What strikes me every year is the language of the prayer around the year ahead. We read words that tell us that “On Rosh Hashanah it is written” and that “On Yom Kippur it is sealed,” referring to who shall live and who shall die, who shall know good fortune and who shall know tragedy. And it tells us that “repentance, charity and prayer” can, perhaps, change the course and nature of this decree.
As I do every time I hear those words, I wonder if, indeed, our fates are pre-ordained, if the decisions have already been made by some higher power. And as quickly as I wonder that, I reject it. I do not believe that our fates are out of our hands nor do I believe that there is a reason that bad things, terrible things, happen.
When I first faced traumatic loss, and tragedy, in my own life, a dear friend gave me the book “When Bad Things Happen to Good People,” written by Rabbi Harold Kushner. Rabbi Kushner, writing about his own personal struggles and tragedies, shares his conclusion that it is not God who controls the bad things that happen. But, rather, the role of God is to help us to survive these things and find hope and consolation.

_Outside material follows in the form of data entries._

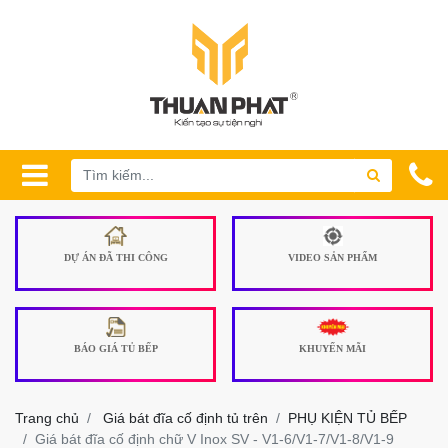
DỰ ÁN ĐÃ THI CÔNG
VIDEO SẢN PHẨM
BÁO GIÁ TỦ BẾP
KHUYẾN MÃI
Trang chủ
Giá bát đĩa cố định tủ trên
PHỤ KIỆN TỦ BẾP
Giá bát đĩa cố định chữ V Inox SV - V1-6/V1-7/V1-8/V1-9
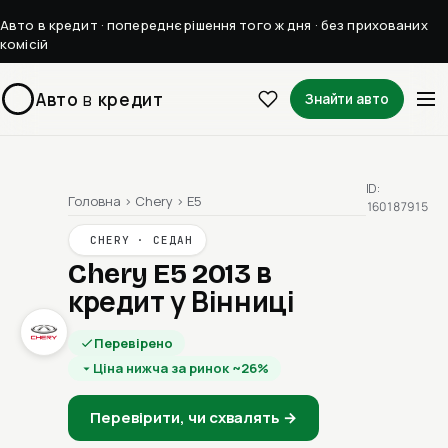
Авто в кредит · попереднє рішення того ж дня · без прихованих
комісій
Авто
в
кредит
Знайти авто
ID:
Головна
›
Chery
›
E5
160187915
CHERY · СЕДАН
Chery E5 2013
в
кредит у Вінниці
Перевірено
Ціна нижча за ринок ~26%
Перевірити, чи схвалять →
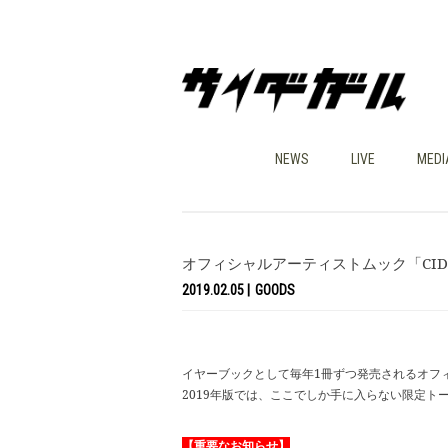
NEWS
LIVE
MEDI
オフィシャルアーティストムック「CIDER
2019.02.05
GOODS
イヤーブックとして毎年1冊ずつ発売されるオフィシャ
2019年版では、ここでしか手に入らない限定
【重要なお知らせ】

Sadly, I have had to return to this book on more than one occasion in my life. Things happen without reason, loss with no warning, grief that knows no boundaries. I find comfort in Kushner’s message that, in truth, things just happen. There is no giant divine chess board on which we are all pieces. But, the sense that there is something greater than ourselves—whether you think of it as God or spirit or the Universe or something else entirely—that allows us, enables us to move forward.

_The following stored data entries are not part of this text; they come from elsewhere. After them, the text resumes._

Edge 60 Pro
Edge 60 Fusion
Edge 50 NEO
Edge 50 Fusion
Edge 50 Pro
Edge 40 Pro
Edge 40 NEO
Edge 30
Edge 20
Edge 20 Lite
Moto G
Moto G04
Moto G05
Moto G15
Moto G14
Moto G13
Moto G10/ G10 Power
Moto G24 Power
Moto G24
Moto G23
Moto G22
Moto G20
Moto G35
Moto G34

As we face those moments in life that try us and threaten to overwhelm us, we have a choice as to how we continue to live. We can just exist or we can embrace the life we have, carry our memories and find our footing and our path. We may not be fully deciding “who shall live and who shall die” but we are deciding, every day, that the life we live looks like, what it means to ourselves and to others and how we choose, if we choose, to fill our full hearts.